So here's the thing. I'm kind of swamped right now working on a couple writing projects and am having a hard time sitting down to get a focused blog put out. So today I give you, random Old Irish translations.

Enjoy.


A Blessing:

"Corbat cara sluaig,
Corbat roga ríg,
Corbat cruithnecht chaem,
Corbat craebh co fín."
- A Maccáin Na Cí


May you be a crowd's friend
May you be a king's selection
May you be valuable wheat
May you be a branch with wine


On Curses:

"Ferr gach maoin mainbthigh miofhocal már marta"
- Bretha Nemed Dédenach

Better than every wealth of treasure, a great slaughterous curse


Some Curses:


"Fognad dúib ág is ernbas"
- The Metrical Dindshenchas

May you all be served dark battle and iron-death*

"Bé Néit fort"
- Sanas Cormaic, #168

Goddess of Battle on you

"Bás fort béolu"
- Fingal Rónáin

 Death on your mouth**
An Idiomatic Saying:

"Íbait fíaich lúgbairt lacht!"
- The Táin Bó Cúailgne; Leabhar Buidhe Lecain

Literally - "Ravens will drink milk of a garden"
Figuratively - "Ravens will drink blood of a battlefield"


Some Poetry:

"Caraim-se fos, ferr cach clú,
oc mu lebrán, léir ingnu...
fúachimm chéin fri fégi fis
mu rosc réil, cesu imdis...
hi tucu cheist n-doraid n-dil
os mé chene am fáelid."
- excerpt from Messe ocus Pangur bán


"I love the quiet, better than fame,
and my book zealously I study...
I direct my clear eye, though very weak
towards sharpening knowledge...
I grasp a question, difficult, dear,
and my mind in that time is happy."


And A Bit About Brighid

Brigit .i. banfile ingen in Dagdai. is eiside Brigit baneceas (ł be neicsi) .i.

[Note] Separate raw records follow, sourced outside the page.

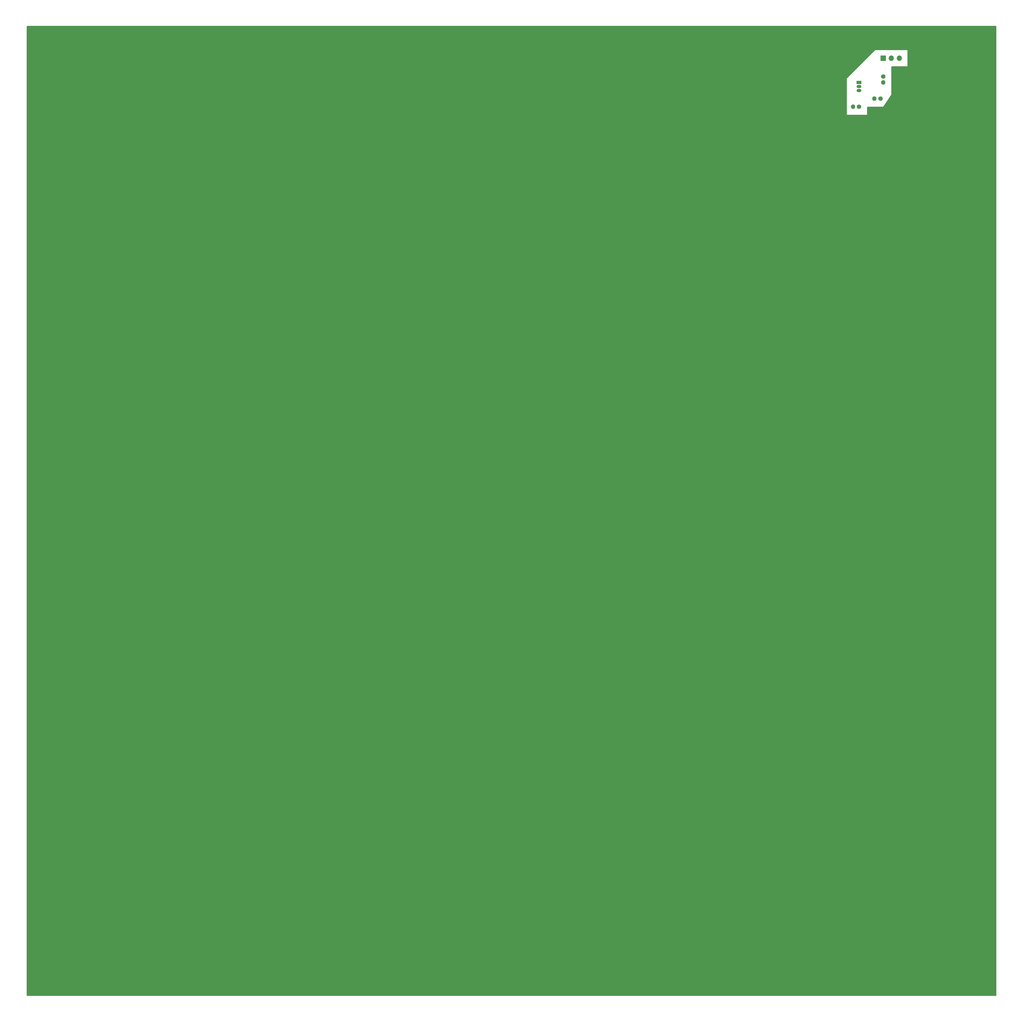
<source format=gbr>
%TF.GenerationSoftware,KiCad,Pcbnew,8.0.0*%
%TF.CreationDate,2024-03-19T23:38:46-04:00*%
%TF.ProjectId,WaterSensor,57617465-7253-4656-9e73-6f722e6b6963,rev?*%
%TF.SameCoordinates,Original*%
%TF.FileFunction,Soldermask,Top*%
%TF.FilePolarity,Negative*%
%FSLAX46Y46*%
G04 Gerber Fmt 4.6, Leading zero omitted, Abs format (unit mm)*
G04 Created by KiCad (PCBNEW 8.0.0) date 2024-03-19 23:38:46*
%MOMM*%
%LPD*%
G01*
G04 APERTURE LIST*
%ADD10C,0.800000*%
%ADD11C,5.000000*%
%ADD12C,1.400000*%
%ADD13O,1.400000X1.400000*%
%ADD14R,1.700000X1.700000*%
%ADD15O,1.700000X1.700000*%
%ADD16R,1.500000X1.050000*%
%ADD17O,1.500000X1.050000*%
G04 APERTURE END LIST*
D10*
%TO.C,H2*%
X138490000Y-60960000D03*
X139039175Y-59634175D03*
X139039175Y-62285825D03*
X140365000Y-59085000D03*
D11*
X140365000Y-60960000D03*
D10*
X140365000Y-62835000D03*
X141690825Y-59634175D03*
X141690825Y-62285825D03*
X142240000Y-60960000D03*
%TD*%
%TO.C,H4*%
X140365000Y-335280000D03*
X140914175Y-333954175D03*
X140914175Y-336605825D03*
X142240000Y-333405000D03*
D11*
X142240000Y-335280000D03*
D10*
X142240000Y-337155000D03*
X143565825Y-333954175D03*
X143565825Y-336605825D03*
X144115000Y-335280000D03*
%TD*%
%TO.C,H1*%
X418439175Y-57094175D03*
X418988350Y-55768350D03*
X418988350Y-58420000D03*
X420314175Y-55219175D03*
D11*
X420314175Y-57094175D03*
D10*
X420314175Y-58969175D03*
X421640000Y-55768350D03*
X421640000Y-58420000D03*
X422189175Y-57094175D03*
%TD*%
%TO.C,H3*%
X414685000Y-335280000D03*
X415234175Y-333954175D03*
X415234175Y-336605825D03*
X416560000Y-333405000D03*
D11*
X416560000Y-335280000D03*
D10*
X416560000Y-337155000D03*
X417885825Y-333954175D03*
X417885825Y-336605825D03*
X418435000Y-335280000D03*
%TD*%
D12*
%TO.C,R2*%
X395327500Y-68580000D03*
D13*
X393427500Y-68580000D03*
%TD*%
D14*
%TO.C,J2*%
X396240000Y-55880000D03*
D15*
X398780000Y-55880000D03*
X401320000Y-55880000D03*
%TD*%
D12*
%TO.C,R3*%
X388620000Y-71120000D03*
D13*
X386720000Y-71120000D03*
%TD*%
D12*
%TO.C,R1*%
X396240000Y-61600000D03*
D13*
X396240000Y-63500000D03*
%TD*%
D16*
%TO.C,Q1*%
X388620006Y-63500000D03*
D17*
X388620006Y-64770000D03*
X388620006Y-66040000D03*
%TD*%
G36*
X431743039Y-45739685D02*
G01*
X431788794Y-45792489D01*
X431800000Y-45844000D01*
X431800000Y-350396000D01*
X431780315Y-350463039D01*
X431727511Y-350508794D01*
X431676000Y-350520000D01*
X127124000Y-350520000D01*
X127056961Y-350500315D01*
X127011206Y-350447511D01*
X127000000Y-350396000D01*
X127000000Y-73660000D01*
X384810000Y-73660000D01*
X391160000Y-73660000D01*
X391160000Y-71244000D01*
X391179685Y-71176961D01*
X391232489Y-71131206D01*
X391284000Y-71120000D01*
X396239999Y-71120000D01*
X398780000Y-67310000D01*
X398780000Y-58544000D01*
X398799685Y-58476961D01*
X398852489Y-58431206D01*
X398904000Y-58420000D01*
X403860000Y-58420000D01*
X403860000Y-53340000D01*
X393699999Y-53340000D01*
X384810000Y-62229999D01*
X384810000Y-73660000D01*
X127000000Y-73660000D01*
X127000000Y-45844000D01*
X127019685Y-45776961D01*
X127072489Y-45731206D01*
X127124000Y-45720000D01*
X431676000Y-45720000D01*
X431743039Y-45739685D01*
G37*
M02*

</source>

Brigit bandee noadradís filid. arba romor 7 baroán afri thgnam. is airesin ideo eam (deam) uocant poetarum hoc nomine cuius sorores erant Brigit be legis Brigit bé goibnechta .i. bandé .i. tri hingena in Dagdai insin. de quarum nominibus pene omnes Hibernenses dea Brigit uocabatur. Brigit din .i. breoaigit ł breoṡaigit. - Sanas Cormaic B 129

Literal translation - Brigit, that is a poet daughter of the Dagda. It is this Brigit woman of poetic art (woman of the poetic skill) that is Brigit Goddess worshiped by poets. Great benefit and great service is hers.. It is therefore she is called a Goddess by poets; her sisters were Brigit the woman of healing, Brigit the woman of smithcraft, that is a Goddess, that is they are three daughters of the Dagda. Of which names almost all Irish goddesses are called Brigit. Brigit, then that is breoaigit or breoshaigit fiery arrow 

Brigit – a poet, daughter of the Dagda. This Brigit is a woman of poetry (female poet) and is Brigit the Goddess worshipped by poets because her protection was very great and well known. This is why she is called a Goddess by poets. Her sisters were Brigit the woman of law and Brigit the woman of smithcraft, Goddesses; they are three daughters of the Dagda. Almost all Irish Goddesses are called a Brigit. Brigit then from breoaigit or breoshaigit, ‘fiery arrow’
And as an apology for not getting an actual blog, a bonus meme I made recently
"Have you heard of the power of the Morrigans?"

* ernbas, or iron-death is an idiom for death in battle by spear or sword point
** 'death on your mouth' and similar expressions are very common and can be find in many sources including the Táin Bó Fraích, and Cath Maige Mucruma.